(What you will do): Only text is carried over. Reproduce the entries below exactly.

Data entries:
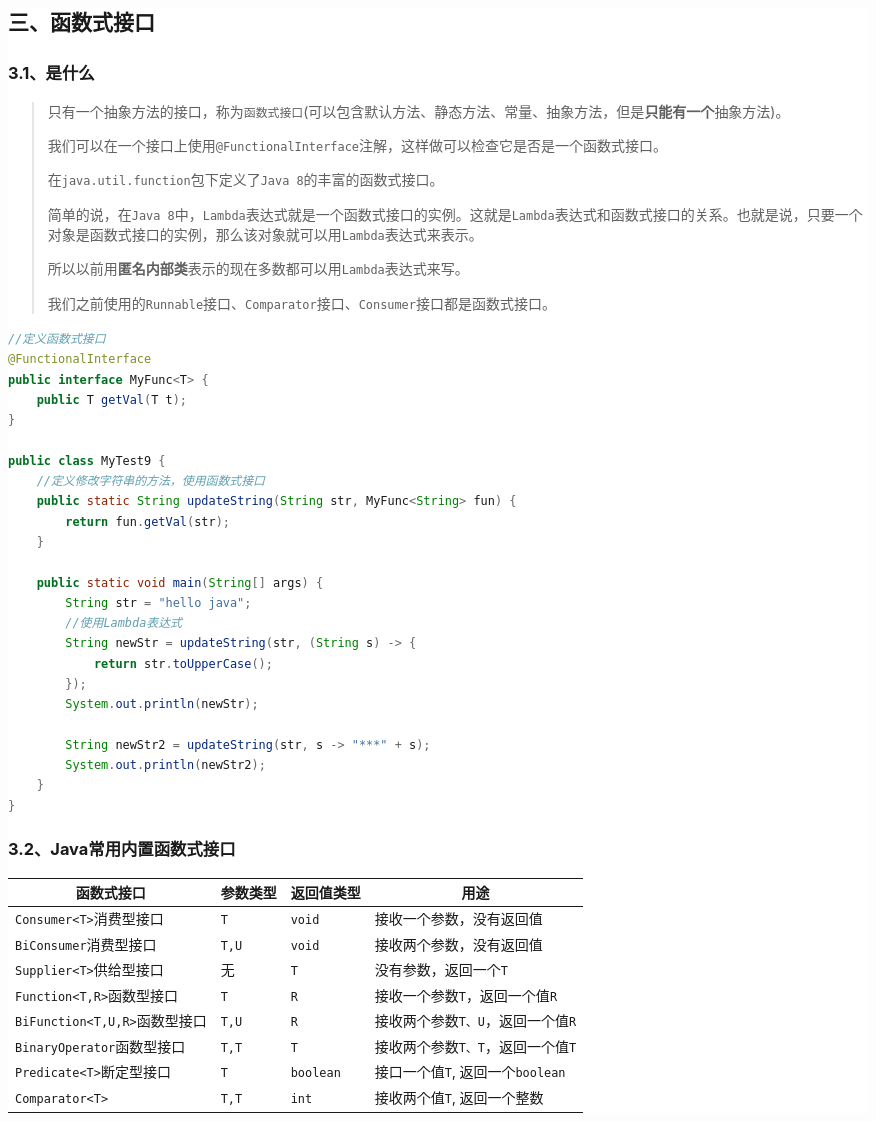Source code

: ## 三、函数式接口

### 3.1、是什么

>  只有一个抽象方法的接口，称为`函数式接口`(可以包含默认方法、静态方法、常量、抽象方法，但是**只能有一个**抽象方法)。
>
> 我们可以在一个接口上使用`@FunctionalInterface`注解，这样做可以检查它是否是一个函数式接口。
>
> 在`java.util.function`包下定义了`Java 8`的丰富的函数式接口。
>
> 简单的说，在`Java 8`中，`Lambda`表达式就是一个函数式接口的实例。这就是`Lambda`表达式和函数式接口的关系。也就是说，只要一个对象是函数式接口的实例，那么该对象就可以用`Lambda`表达式来表示。
>
> 所以以前用**匿名内部类**表示的现在多数都可以用`Lambda`表达式来写。
>
> 我们之前使用的`Runnable`接口、`Comparator`接口、`Consumer`接口都是函数式接口。

```java
//定义函数式接口
@FunctionalInterface
public interface MyFunc<T> {
    public T getVal(T t);
}

public class MyTest9 {
    //定义修改字符串的方法，使用函数式接口
    public static String updateString(String str, MyFunc<String> fun) {
        return fun.getVal(str);
    }
    
    public static void main(String[] args) {
        String str = "hello java";
        //使用Lambda表达式
        String newStr = updateString(str, (String s) -> {
            return str.toUpperCase();
        });
        System.out.println(newStr);

        String newStr2 = updateString(str, s -> "***" + s);
        System.out.println(newStr2);
    }
}
```

### 3.2、Java常用内置函数式接口

| 函数式接口                    | 参数类型 | 返回值类型 | 用途                              |
| ----------------------------- | -------- | ---------- | --------------------------------- |
| `Consumer<T>`消费型接口       | `T`      | `void`     | 接收一个参数，没有返回值          |
| `BiConsumer`消费型接口        | `T,U`    | `void`     | 接收两个参数，没有返回值          |
| `Supplier<T>`供给型接口       | 无       | `T`        | 没有参数，返回一个`T`             |
| `Function<T,R>`函数型接口     | `T`      | `R`        | 接收一个参数`T`，返回一个值`R`    |
| `BiFunction<T,U,R>`函数型接口 | `T,U`    | `R`        | 接收两个参数`T、U`，返回一个值`R` |
| `BinaryOperator`函数型接口    | `T,T`    | `T`        | 接收两个参数`T、T`，返回一个值`T` |
| `Predicate<T>`断定型接口      | `T`      | `boolean`  | 接口一个值`T`, 返回一个`boolean`  |
| `Comparator<T>`               | `T,T`    | `int`      | 接收两个值`T`, 返回一个整数       |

(Answer for the task):
Source code

: ## 三、函数式接口

### 3.1、是什么

>  只有一个抽象方法的接口，称为`函数式接口`(可以包含默认方法、静态方法、常量、抽象方法，但是**只能有一个**抽象方法)。
>
> 我们可以在一个接口上使用`@FunctionalInterface`注解，这样做可以检查它是否是一个函数式接口。
>
> 在`java.util.function`包下定义了`Java 8`的丰富的函数式接口。
>
> 简单的说，在`Java 8`中，`Lambda`表达式就是一个函数式接口的实例。这就是`Lambda`表达式和函数式接口的关系。也就是说，只要一个对象是函数式接口的实例，那么该对象就可以用`Lambda`表达式来表示。
>
> 所以以前用**匿名内部类**表示的现在多数都可以用`Lambda`表达式来写。
>
> 我们之前使用的`Runnable`接口、`Comparator`接口、`Consumer`接口都是函数式接口。

```java
//定义函数式接口
@FunctionalInterface
public interface MyFunc<T> {
    public T getVal(T t);
}

public class MyTest9 {
    //定义修改字符串的方法，使用函数式接口
    public static String updateString(String str, MyFunc<String> fun) {
        return fun.getVal(str);
    }
    
    public static void main(String[] args) {
        String str = "hello java";
        //使用Lambda表达式
        String newStr = updateString(str, (String s) -> {
            return str.toUpperCase();
        });
        System.out.println(newStr);

        String newStr2 = updateString(str, s -> "***" + s);
        System.out.println(newStr2);
    }
}
```

### 3.2、Java常用内置函数式接口

| 函数式接口                    | 参数类型 | 返回值类型 | 用途                              |
| ----------------------------- | -------- | ---------- | --------------------------------- |
| `Consumer<T>`消费型接口       | `T`      | `void`     | 接收一个参数，没有返回值          |
| `BiConsumer`消费型接口        | `T,U`    | `void`     | 接收两个参数，没有返回值          |
| `Supplier<T>`供给型接口       | 无       | `T`        | 没有参数，返回一个`T`             |
| `Function<T,R>`函数型接口     | `T`      | `R`        | 接收一个参数`T`，返回一个值`R`    |
| `BiFunction<T,U,R>`函数型接口 | `T,U`    | `R`        | 接收两个参数`T、U`，返回一个值`R` |
| `BinaryOperator`函数型接口    | `T,T`    | `T`        | 接收两个参数`T、T`，返回一个值`T` |
| `Predicate<T>`断定型接口      | `T`      | `boolean`  | 接口一个值`T`, 返回一个`boolean`  |
| `Comparator<T>`               | `T,T`    | `int`      | 接收两个值`T`, 返回一个整数       |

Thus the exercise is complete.